▶ [Tarefa proposta a]:
Selecione nos registros todas as linhas em que aparece a palavra "kern".

É maior do que se admite a insatisfação do PMDB com o tratamento recebido pelo partido da presidente Dilma. Diz-se: é tudo para o PT. O vice-presidente Michel Temer recebe atenção, pompa e circunstância, mas sua influência, a não ser em questões jurídicas, é relativa. As "adoradas" e esperadas nomeações só saem a fórceps. Vê-se em manobras como o nascimento do PSD uma tentativa de enfraquecer o partido de Sarney e cia. na aliança governista. Até a turma peemedebista do Senado, sempre mais atendida, está infeliz. Contabiliza-se até a falta de atenção aos ministros da legenda. Segundo levantamento de "O Globo", dos seis ministros que ainda não foram recebidos uma única vez pela presidente, quatro são do PMDB. Entre eles o ministro de uma pasta estratégica - Wagner Rossi, da Agricultura.

▶ [Tarefa proposta b]:
No trecho, qual ministro de pasta estratégica é citado entre os que ainda não foram recebidos pela presidente?

▶ [Material da tarefa]:
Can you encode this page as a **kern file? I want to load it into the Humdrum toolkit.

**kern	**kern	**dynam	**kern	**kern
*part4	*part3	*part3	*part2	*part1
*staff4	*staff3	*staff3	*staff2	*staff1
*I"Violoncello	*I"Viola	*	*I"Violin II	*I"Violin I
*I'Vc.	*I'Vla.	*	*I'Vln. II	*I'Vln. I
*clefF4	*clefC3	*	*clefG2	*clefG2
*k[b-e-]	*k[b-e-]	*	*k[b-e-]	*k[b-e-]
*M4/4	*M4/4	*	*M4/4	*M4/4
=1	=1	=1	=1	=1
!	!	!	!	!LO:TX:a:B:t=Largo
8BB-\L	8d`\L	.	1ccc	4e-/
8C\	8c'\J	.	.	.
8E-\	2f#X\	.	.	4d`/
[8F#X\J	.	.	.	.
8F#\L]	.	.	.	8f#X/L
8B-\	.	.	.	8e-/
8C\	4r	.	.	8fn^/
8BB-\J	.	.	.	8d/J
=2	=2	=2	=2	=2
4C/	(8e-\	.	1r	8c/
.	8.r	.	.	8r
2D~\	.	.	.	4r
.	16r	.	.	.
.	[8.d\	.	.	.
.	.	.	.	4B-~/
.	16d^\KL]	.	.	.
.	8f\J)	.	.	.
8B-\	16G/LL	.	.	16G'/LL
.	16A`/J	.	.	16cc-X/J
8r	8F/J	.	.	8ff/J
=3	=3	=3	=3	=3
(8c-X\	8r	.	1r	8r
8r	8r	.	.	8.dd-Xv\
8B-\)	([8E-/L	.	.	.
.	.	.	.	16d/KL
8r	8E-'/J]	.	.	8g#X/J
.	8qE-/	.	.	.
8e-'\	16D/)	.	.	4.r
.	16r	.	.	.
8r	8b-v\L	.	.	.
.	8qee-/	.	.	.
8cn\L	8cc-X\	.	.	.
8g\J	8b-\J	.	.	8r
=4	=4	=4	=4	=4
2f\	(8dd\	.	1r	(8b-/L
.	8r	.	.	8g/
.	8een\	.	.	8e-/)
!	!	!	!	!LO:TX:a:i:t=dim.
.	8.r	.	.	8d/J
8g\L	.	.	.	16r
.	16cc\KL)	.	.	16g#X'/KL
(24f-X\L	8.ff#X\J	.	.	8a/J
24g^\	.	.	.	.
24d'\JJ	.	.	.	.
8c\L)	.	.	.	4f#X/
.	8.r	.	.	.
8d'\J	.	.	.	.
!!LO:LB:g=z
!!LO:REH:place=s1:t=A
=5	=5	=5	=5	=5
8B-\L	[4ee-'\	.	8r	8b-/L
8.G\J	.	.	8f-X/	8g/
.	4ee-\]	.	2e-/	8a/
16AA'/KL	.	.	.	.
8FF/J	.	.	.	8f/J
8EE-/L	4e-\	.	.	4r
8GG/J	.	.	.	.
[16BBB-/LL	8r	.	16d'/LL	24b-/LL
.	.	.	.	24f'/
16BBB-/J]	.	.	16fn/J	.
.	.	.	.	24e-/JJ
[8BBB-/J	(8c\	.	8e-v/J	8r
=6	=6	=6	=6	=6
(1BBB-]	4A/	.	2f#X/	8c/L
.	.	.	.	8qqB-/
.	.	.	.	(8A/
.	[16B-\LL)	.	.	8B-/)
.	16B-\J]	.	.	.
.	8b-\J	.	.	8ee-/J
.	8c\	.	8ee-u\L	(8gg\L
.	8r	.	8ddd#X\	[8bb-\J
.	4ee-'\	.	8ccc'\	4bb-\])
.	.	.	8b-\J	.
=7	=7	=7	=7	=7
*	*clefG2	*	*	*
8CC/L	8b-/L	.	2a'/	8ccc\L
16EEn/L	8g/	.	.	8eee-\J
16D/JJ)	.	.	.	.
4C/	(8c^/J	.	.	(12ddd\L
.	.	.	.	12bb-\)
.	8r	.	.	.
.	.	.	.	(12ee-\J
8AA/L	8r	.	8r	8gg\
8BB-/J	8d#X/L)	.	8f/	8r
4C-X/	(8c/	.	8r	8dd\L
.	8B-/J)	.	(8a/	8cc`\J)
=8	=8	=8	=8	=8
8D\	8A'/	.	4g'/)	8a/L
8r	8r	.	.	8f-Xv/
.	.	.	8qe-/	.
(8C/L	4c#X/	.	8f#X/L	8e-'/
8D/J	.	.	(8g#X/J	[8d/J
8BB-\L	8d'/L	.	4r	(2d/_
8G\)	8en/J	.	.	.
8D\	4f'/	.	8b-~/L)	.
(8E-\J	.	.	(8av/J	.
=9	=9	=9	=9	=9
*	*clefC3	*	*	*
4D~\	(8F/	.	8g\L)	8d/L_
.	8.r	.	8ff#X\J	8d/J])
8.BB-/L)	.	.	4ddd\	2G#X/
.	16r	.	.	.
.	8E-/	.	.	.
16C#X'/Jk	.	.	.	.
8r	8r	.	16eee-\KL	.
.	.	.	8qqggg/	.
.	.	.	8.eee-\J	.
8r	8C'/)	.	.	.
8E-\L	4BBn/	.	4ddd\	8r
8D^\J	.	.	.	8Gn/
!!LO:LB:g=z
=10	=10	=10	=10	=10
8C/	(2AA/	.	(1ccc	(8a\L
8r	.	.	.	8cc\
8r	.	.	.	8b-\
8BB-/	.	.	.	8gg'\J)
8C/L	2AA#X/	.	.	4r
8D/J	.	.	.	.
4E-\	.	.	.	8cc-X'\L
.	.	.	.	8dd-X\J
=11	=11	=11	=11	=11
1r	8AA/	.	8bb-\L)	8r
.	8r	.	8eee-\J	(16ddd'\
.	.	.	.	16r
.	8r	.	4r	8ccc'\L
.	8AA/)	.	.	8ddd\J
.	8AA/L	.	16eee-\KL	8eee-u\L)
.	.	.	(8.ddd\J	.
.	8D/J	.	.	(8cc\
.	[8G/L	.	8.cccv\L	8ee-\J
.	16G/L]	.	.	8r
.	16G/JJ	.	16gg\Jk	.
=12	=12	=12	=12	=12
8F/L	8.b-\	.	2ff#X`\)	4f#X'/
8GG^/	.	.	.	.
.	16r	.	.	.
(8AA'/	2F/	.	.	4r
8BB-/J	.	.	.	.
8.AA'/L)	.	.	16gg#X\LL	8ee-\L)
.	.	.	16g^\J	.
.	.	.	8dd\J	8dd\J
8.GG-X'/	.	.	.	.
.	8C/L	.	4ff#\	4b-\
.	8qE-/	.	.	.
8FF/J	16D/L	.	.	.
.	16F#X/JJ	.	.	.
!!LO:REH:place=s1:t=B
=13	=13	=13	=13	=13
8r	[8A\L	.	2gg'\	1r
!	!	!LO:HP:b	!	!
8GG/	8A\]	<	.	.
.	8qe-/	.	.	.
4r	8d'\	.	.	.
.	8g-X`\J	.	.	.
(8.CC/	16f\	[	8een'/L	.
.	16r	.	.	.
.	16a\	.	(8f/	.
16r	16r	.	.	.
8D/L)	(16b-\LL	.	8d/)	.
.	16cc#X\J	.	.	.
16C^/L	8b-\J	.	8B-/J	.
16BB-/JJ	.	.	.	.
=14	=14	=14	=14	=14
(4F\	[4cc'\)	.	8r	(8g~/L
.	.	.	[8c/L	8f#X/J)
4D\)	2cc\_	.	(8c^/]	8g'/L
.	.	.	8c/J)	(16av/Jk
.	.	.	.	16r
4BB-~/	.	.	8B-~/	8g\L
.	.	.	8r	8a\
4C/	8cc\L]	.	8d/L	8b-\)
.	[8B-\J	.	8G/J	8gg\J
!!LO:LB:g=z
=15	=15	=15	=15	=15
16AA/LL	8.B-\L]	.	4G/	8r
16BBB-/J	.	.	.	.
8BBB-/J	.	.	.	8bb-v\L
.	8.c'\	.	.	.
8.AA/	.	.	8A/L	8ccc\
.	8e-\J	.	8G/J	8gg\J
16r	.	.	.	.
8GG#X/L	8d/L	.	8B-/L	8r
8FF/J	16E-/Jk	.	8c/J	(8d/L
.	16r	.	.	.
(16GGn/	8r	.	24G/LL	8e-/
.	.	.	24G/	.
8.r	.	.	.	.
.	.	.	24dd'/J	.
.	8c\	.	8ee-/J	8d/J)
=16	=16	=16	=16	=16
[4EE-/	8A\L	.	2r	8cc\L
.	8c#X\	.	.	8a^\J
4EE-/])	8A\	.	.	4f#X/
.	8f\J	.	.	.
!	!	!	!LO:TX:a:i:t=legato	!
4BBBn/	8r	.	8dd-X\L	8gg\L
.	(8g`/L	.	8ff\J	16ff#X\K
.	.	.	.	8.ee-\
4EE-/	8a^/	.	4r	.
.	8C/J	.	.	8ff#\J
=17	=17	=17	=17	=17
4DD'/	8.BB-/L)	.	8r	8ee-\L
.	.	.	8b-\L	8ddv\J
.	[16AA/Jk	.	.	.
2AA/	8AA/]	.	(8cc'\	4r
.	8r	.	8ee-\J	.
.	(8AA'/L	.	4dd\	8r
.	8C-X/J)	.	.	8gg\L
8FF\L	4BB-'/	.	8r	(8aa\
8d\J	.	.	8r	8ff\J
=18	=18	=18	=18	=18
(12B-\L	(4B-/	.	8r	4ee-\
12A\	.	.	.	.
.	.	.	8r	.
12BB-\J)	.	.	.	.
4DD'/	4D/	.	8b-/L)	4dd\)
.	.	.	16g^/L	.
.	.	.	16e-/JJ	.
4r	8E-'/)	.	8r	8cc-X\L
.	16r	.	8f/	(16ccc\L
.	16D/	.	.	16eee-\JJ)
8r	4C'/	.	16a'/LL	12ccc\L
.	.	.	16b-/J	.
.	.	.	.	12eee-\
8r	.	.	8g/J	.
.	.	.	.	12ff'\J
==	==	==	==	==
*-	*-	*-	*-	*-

▶ [Resposta correta a]:
Can you encode this page as a **kern file? I want to load it into the Humdrum toolkit.
**kern	**kern	**dynam	**kern	**kern

▶ [Resposta correta b]:
Wagner Rossi, da Agricultura.